3) Evan Birnholz – As the married one in the group, love is in the air. In honor of his wife, his puzzle will be a wedding proposal puzzle. This tournament will feature a puzzle you only hear about on AOL or MSN homepages once every few years. Not sure who the lucky couple will be, but WILLYOUMARRYME will certainly be one of the Across entry. I think he’ll do it to honor Jon Stewart leaving the Daily Show. That’s how he proposed, you know.

4) Finn Vigeland – The newest constructor of the tournament! His puzzle was picked by the other five as a quality puzzle, but then again, the other five probably wanted to play it safe.

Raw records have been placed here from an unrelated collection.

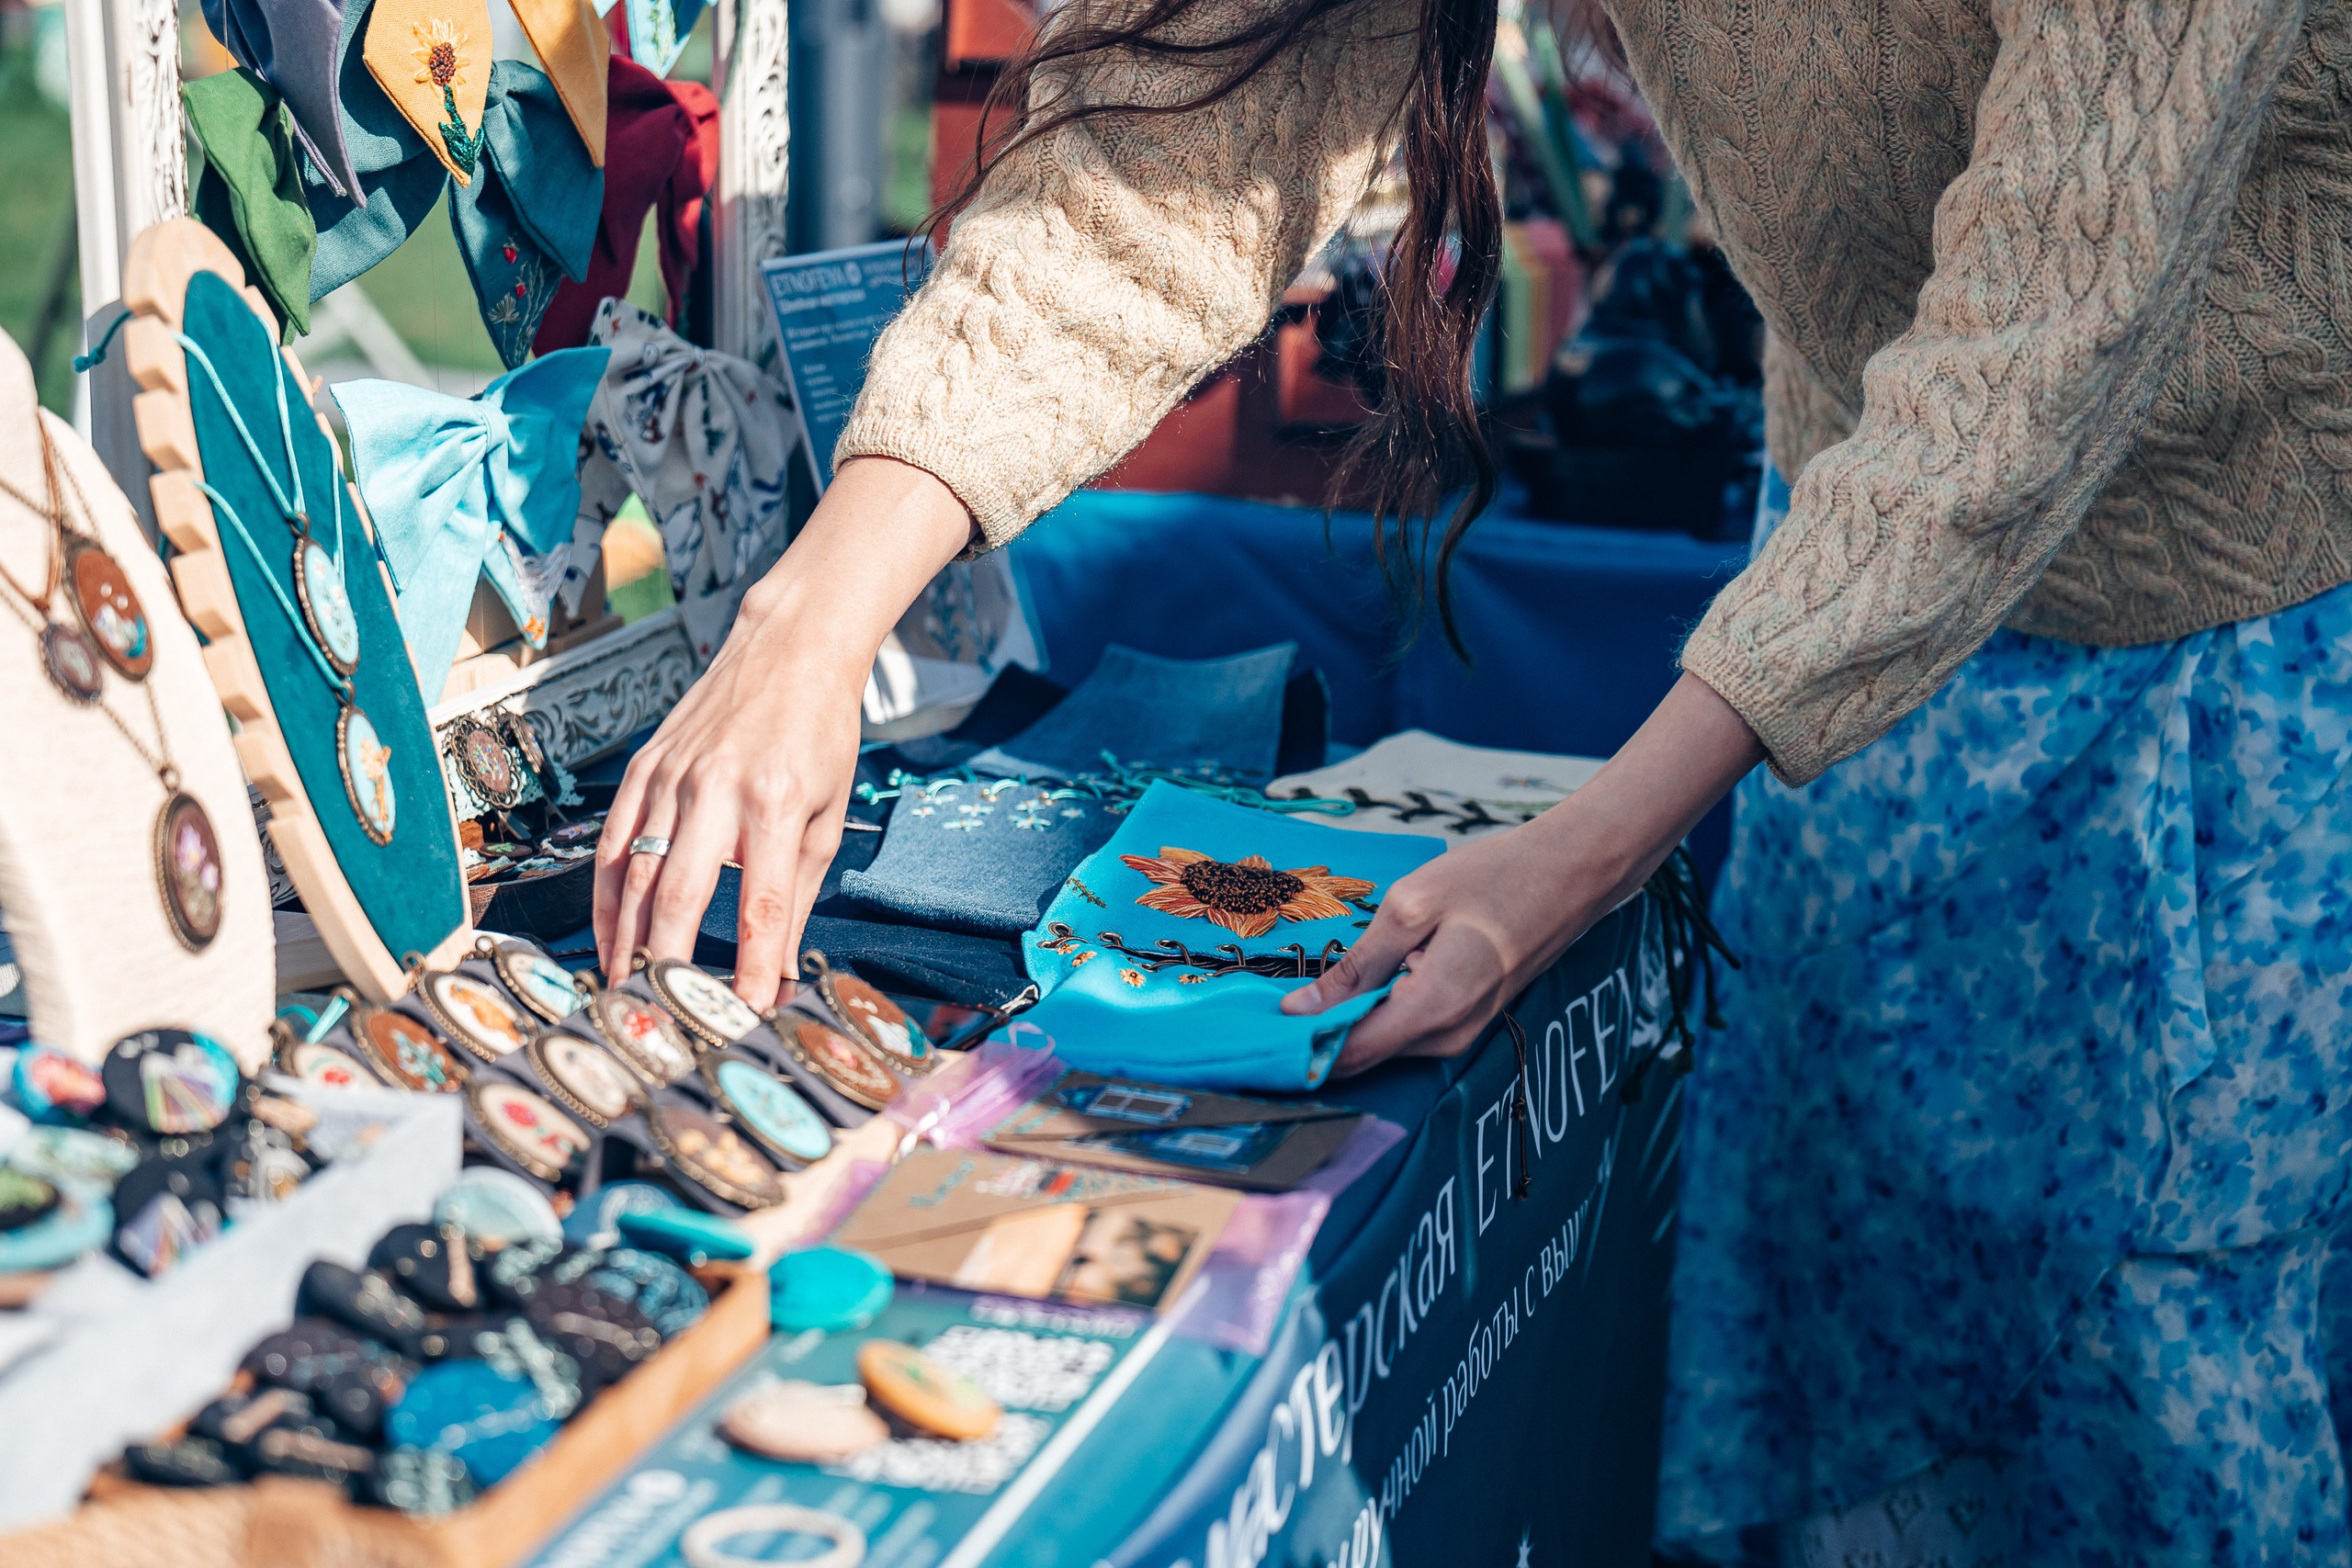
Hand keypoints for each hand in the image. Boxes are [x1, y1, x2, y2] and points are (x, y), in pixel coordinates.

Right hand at [594, 458, 974, 1008]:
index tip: (751, 1011)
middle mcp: (716, 787)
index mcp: (774, 800)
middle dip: (670, 961)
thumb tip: (778, 964)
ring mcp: (671, 775)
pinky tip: (609, 933)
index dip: (754, 965)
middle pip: (680, 893)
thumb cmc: (819, 735)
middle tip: (665, 1015)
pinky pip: (615, 841)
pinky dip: (607, 894)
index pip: (761, 903)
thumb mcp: (828, 814)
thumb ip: (799, 889)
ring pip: (635, 871)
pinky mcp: (645, 766)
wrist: (788, 648)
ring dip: (625, 938)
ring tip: (626, 989)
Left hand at [1282, 674, 1764, 1074]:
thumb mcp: (1414, 906)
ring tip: (1297, 989)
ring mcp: (1464, 1033)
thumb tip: (1302, 1009)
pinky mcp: (1469, 1019)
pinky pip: (1407, 1029)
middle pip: (1364, 1056)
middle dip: (1313, 1038)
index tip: (1251, 1039)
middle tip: (1259, 1008)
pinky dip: (1373, 1012)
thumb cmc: (1496, 878)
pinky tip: (1350, 981)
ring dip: (1341, 1023)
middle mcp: (1449, 1036)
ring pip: (1384, 1044)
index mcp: (1434, 1008)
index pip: (1350, 1055)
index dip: (1297, 1052)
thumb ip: (1358, 965)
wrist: (1574, 872)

Thus, Finn probably submitted a vowel progression puzzle. What’s the consonants he chose? B_LL?  F_LL? P_LL? It does seem that most of these things have LLs. Should be a fun one.

5) Neville Fogarty – Even though Neville has been out of the game for a little bit, he’s still want to commemorate the event with a fantastic puzzle. Going for a PhD in math, Neville has proven he’s a smart one, and as he currently tries to drill math skills into students, he wants to educate the people. Thus, we’ll have a __th anniversary commemoration puzzle. Start brushing up on what took place 50/100 years ago this month. I just hope nobody dies between now and the tournament.

6) Peter BrodaStepquote. Get ready for the finest Mal-esque-a stepquote that you’ve seen since the 1960s.

Even if all this stuff does come true, it would still be an awesome tournament, because these guys are running it. Even if these are the six puzzles you guys are running, I still hope you put some cool references to the NBA or Pokemon or something.

New puzzle next week. Be sure to email me your answer!


Home Field Advantage (#29)

Hello, and welcome to Week 29!

The Honors Council, a group I’m a president of, was holding an end-of-the-semester field day. Calling it an Olympics, one of the organizers asked me if I’d write a puzzle for the event. I said I would. I clued it for a Monday/Tuesday, and a good number of the clues in today’s version are from that original cluing. The event never materialized, due to lack of numbers, but the crossword still lives. Enjoy it.

Also, today’s picture comes from the 2014 USC Puzzle Hunt. The theme of the Hunt was joining Pi Zeta Tau, a fictional Greek organization whose name comes from the 1st, 3rd, and last letters of “puzzle hunt”. The final answer for the entire Hunt is found at the top/bottom two letters of each of the five rings as seen above, which spell out EUREKA I WON. And as a bonus, the intersecting rings letters spell out OLYMPICS from left to right. This whole meta-meta puzzle is in my top 3 favorite puzzles I’ve ever assembled. Good times.

We’ll see if there is a puzzle next Sunday. Did you know I’m graduating THIS Saturday? Crazy right?